Request
Report every line in the records below that holds the word "compliance".

-- Supplied entries follows --

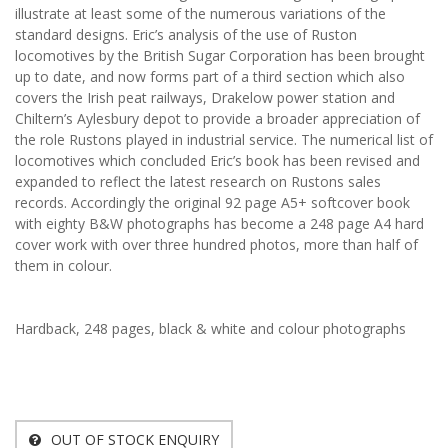
illustrate at least some of the numerous variations of the
standard designs. Eric’s analysis of the use of Ruston
locomotives by the British Sugar Corporation has been brought
up to date, and now forms part of a third section which also
covers the Irish peat railways, Drakelow power station and
Chiltern’s Aylesbury depot to provide a broader appreciation of
the role Rustons played in industrial service. The numerical list of
locomotives which concluded Eric’s book has been revised and
expanded to reflect the latest research on Rustons sales
records. Accordingly the original 92 page A5+ softcover book
with eighty B&W photographs has become a 248 page A4 hard
cover work with over three hundred photos, more than half of
them in colour.
Hardback, 248 pages, black & white and colour photographs
OUT OF STOCK ENQUIRY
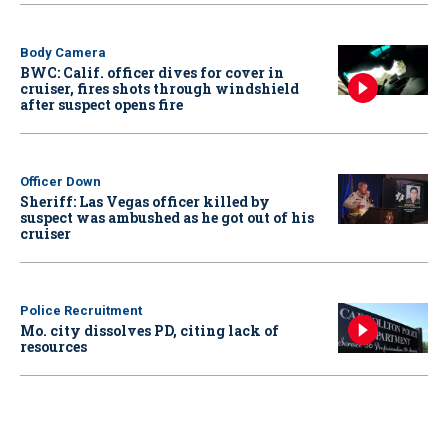
Body Camera
BWC: Calif. officer dives for cover in
cruiser, fires shots through windshield
after suspect opens fire
Officer Down
Sheriff: Las Vegas officer killed by
suspect was ambushed as he got out of his
cruiser
Police Recruitment
Mo. city dissolves PD, citing lack of
resources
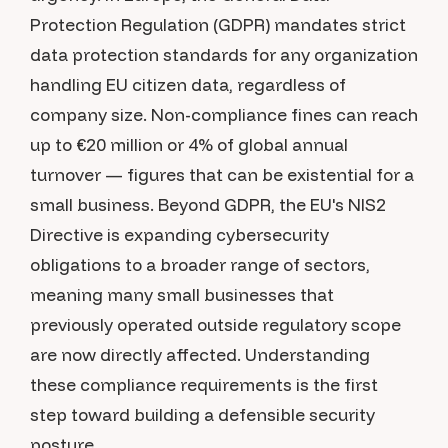
Protection Regulation (GDPR) mandates strict
data protection standards for any organization
handling EU citizen data, regardless of
company size. Non-compliance fines can reach
up to €20 million or 4% of global annual
turnover — figures that can be existential for a
small business. Beyond GDPR, the EU's NIS2
Directive is expanding cybersecurity
obligations to a broader range of sectors,
meaning many small businesses that
previously operated outside regulatory scope
are now directly affected. Understanding
these compliance requirements is the first
step toward building a defensible security
posture.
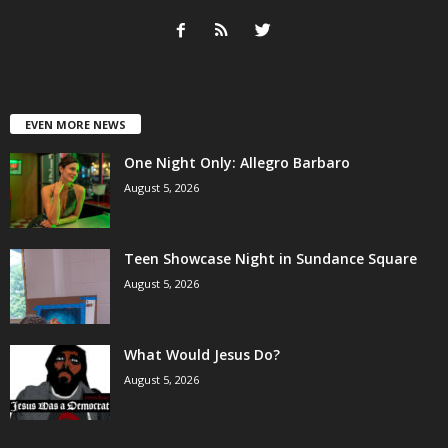
EVEN MORE NEWS
One Night Only: Allegro Barbaro
August 5, 2026
Teen Showcase Night in Sundance Square
August 5, 2026
What Would Jesus Do?
August 5, 2026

-- Supplied entries concluded --

Exercise solution
company size. Non-compliance fines can reach
these compliance requirements is the first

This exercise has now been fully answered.